▸ **EXERCISE INSTRUCTIONS**: Rewrite the records below as a numbered list with one line per item, skipping blank lines and leaving out the pictures.

▸ **DATA FOR PROCESSING**:

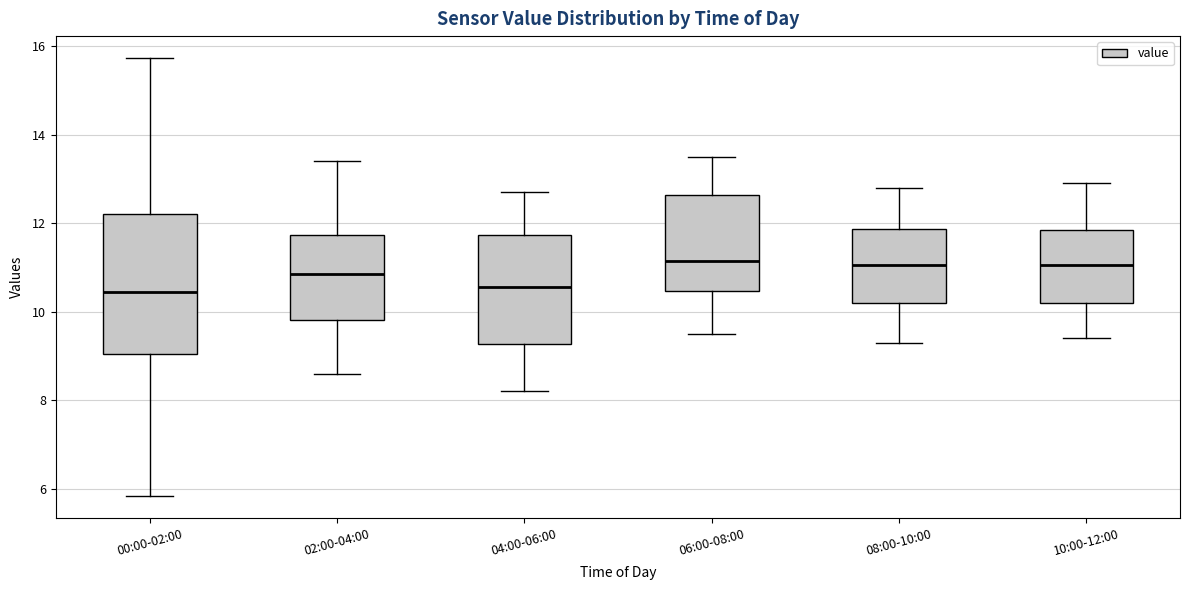

Reading left to right, read every box against the y-axis: the position of its median line, the range the box covers, and the ends of its whiskers. The values are not printed on the chart, so give them approximately, as read against the axis.

00:00-02:00: median 10.4, box 9.0 to 12.2, whiskers 5.8 to 15.8
02:00-04:00: median 10.8, box 9.8 to 11.8, whiskers 8.6 to 13.4
04:00-06:00: median 10.6, box 9.2 to 11.8, whiskers 8.2 to 12.8
06:00-08:00: median 11.2, box 10.4 to 12.6, whiskers 9.6 to 13.6
08:00-10:00: median 11.0, box 10.2 to 11.8, whiskers 9.4 to 12.8
10:00-12:00: median 11.0, box 10.2 to 11.8, whiskers 9.4 to 13.0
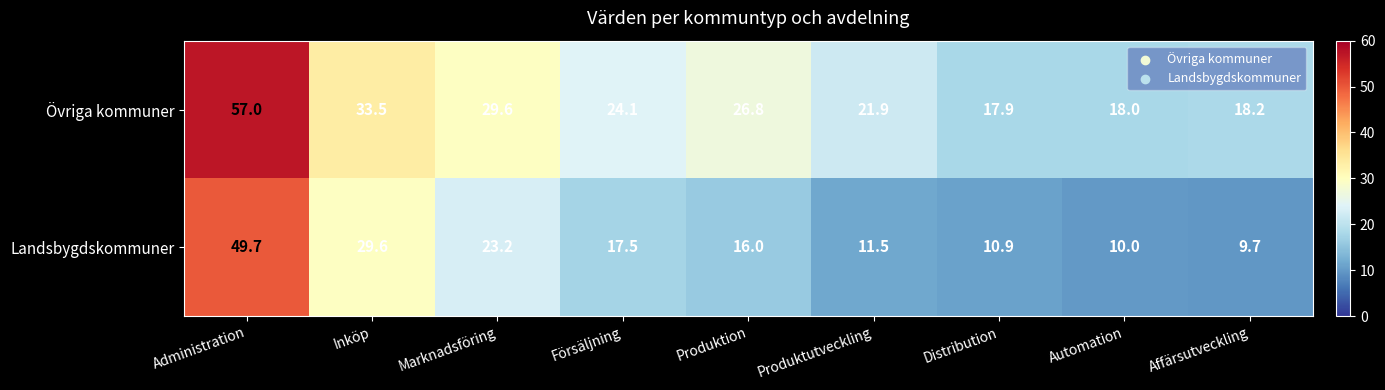

What is the spread (max minus min) of values at Marknadsföring?

6.4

▸ **TASK OUTPUT**:
1. Reading left to right, read every box against the y-axis: the position of its median line, the range the box covers, and the ends of its whiskers. The values are not printed on the chart, so give them approximately, as read against the axis.
2. 00:00-02:00: median 10.4, box 9.0 to 12.2, whiskers 5.8 to 15.8
3. 02:00-04:00: median 10.8, box 9.8 to 11.8, whiskers 8.6 to 13.4
4. 04:00-06:00: median 10.6, box 9.2 to 11.8, whiskers 8.2 to 12.8
5. 06:00-08:00: median 11.2, box 10.4 to 12.6, whiskers 9.6 to 13.6
6. 08:00-10:00: median 11.0, box 10.2 to 11.8, whiskers 9.4 to 12.8
7. 10:00-12:00: median 11.0, box 10.2 to 11.8, whiskers 9.4 to 13.0
8. What is the spread (max minus min) of values at Marknadsföring?
9. 6.4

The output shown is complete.